The controversy comes in the wake of October’s General Assembly of the Synod of Bishops, the so-called Synod on Synodality, during which the German RC Church circulated a 150-page manifesto to all participants, outlining reform proposals made during its own synodal-pathway discussions, launched in 2019 (News, 3 November).

In his letter to the Pope, Archbishop Gadecki said that German reformers were pushing for “a moral and legal revolution in the universal Church . . . inspired by Left-liberal ideologies”, and should not be allowed to “use or manipulate” wider church discussions “to authorise German theses which openly contradict Catholic Church teaching”.

He said that the German pathway had demanded the blessing of same-sex unions and a “power structure parallel to the hierarchy”. He was worried that “discernments by a single Episcopal Conference” might be deemed to carry “authentic doctrinal authority”.

“The main themes are change to the Church’s order and teaching on sexual morality, and ordaining women to the diaconate and priesthood. . . The Church should become as similar as possible to the liberal democratic world, which exemplifies humanism,” Archbishop Gadecki said. His Church is widely considered to be Europe’s main standard-bearer for conservative RC teaching.

“There’s a risk the scientific claims being cited are wrong, as happened with another once-popular theory about racism. If doctrinal competence were granted to Bishops’ Conferences or continental assemblies, then such theses could be imposed on other Conferences, despite their obviously non-Catholic character.”

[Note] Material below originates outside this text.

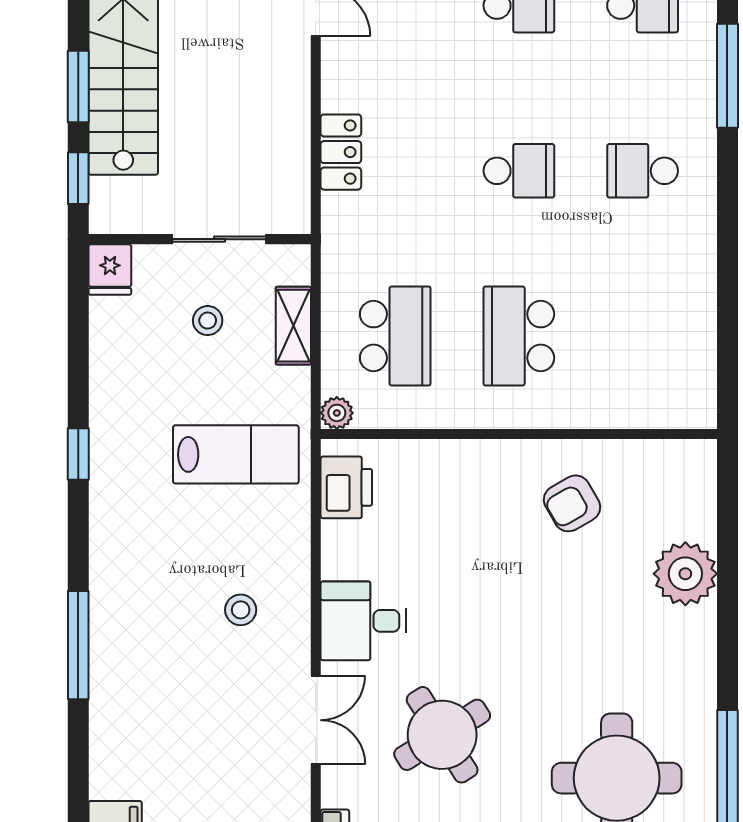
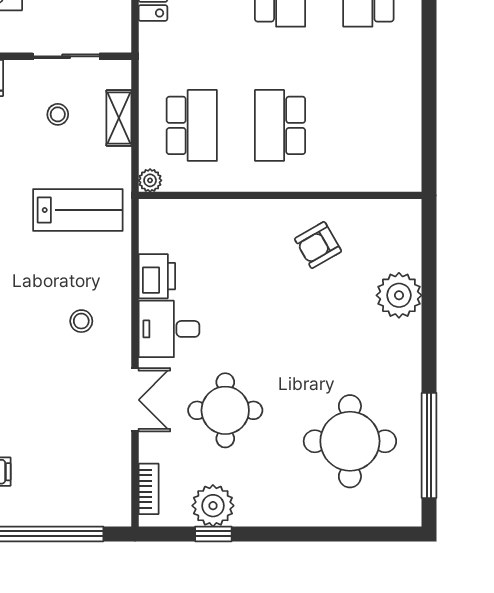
printer: (346, 487) -> (157, 276), moved
round table: (442, 735) -> (225, 410), turned 32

Bishop Bätzing and other German prelates discussed their pathway proposals with Vatican dicastery heads in July and October, and are to continue talks in Rome next year.

In a message last month to a group of German laywomen, however, the Pope expressed concern about moves to steer the German Church “increasingly away from the universal Church’s common path”, and urged German RCs “not to persist in self-absorbed dialogues rehashing the same themes”.

The Vatican Secretary of State, Cardinal Pietro Parolin, also warned the German bishops, in note at the end of last month, that “parallel initiatives” by national Churches on contentious issues could incur “disciplinary consequences”, including potential excommunication.

In his letter to Archbishop Gadecki, however, Bishop Bätzing said that a “clear and binding teaching” had not yet been announced by Rome on issues such as women priests, which could still be “a subject for investigations”.

“Throughout the Synod gathering, there was a deep sense of love, mercy, and compassion for people feeling hurt or neglected by the Church,” Bishop Bätzing said. “People who feel sidelined or excluded from the Church because of their marriage situation, identity, and sexuality are asking to be heard and accompanied, and to have their dignity protected.”

Pope Francis, who is 87 on 17 December, is expected to remain under intense pressure from pro- and anti-reform groups before a follow-up synodal assembly in October 2024, which will propose practical changes.

In late November, Vatican sources confirmed that the Pope had stripped the American Cardinal Raymond Burke, one of his foremost conservative critics, of his monthly Vatican salary and right to rent-free accommodation.

Vatican Radio said that the Pope had opened a meeting on Monday of his Council of Cardinals, known as C9, on “the feminine dimension of the Church”.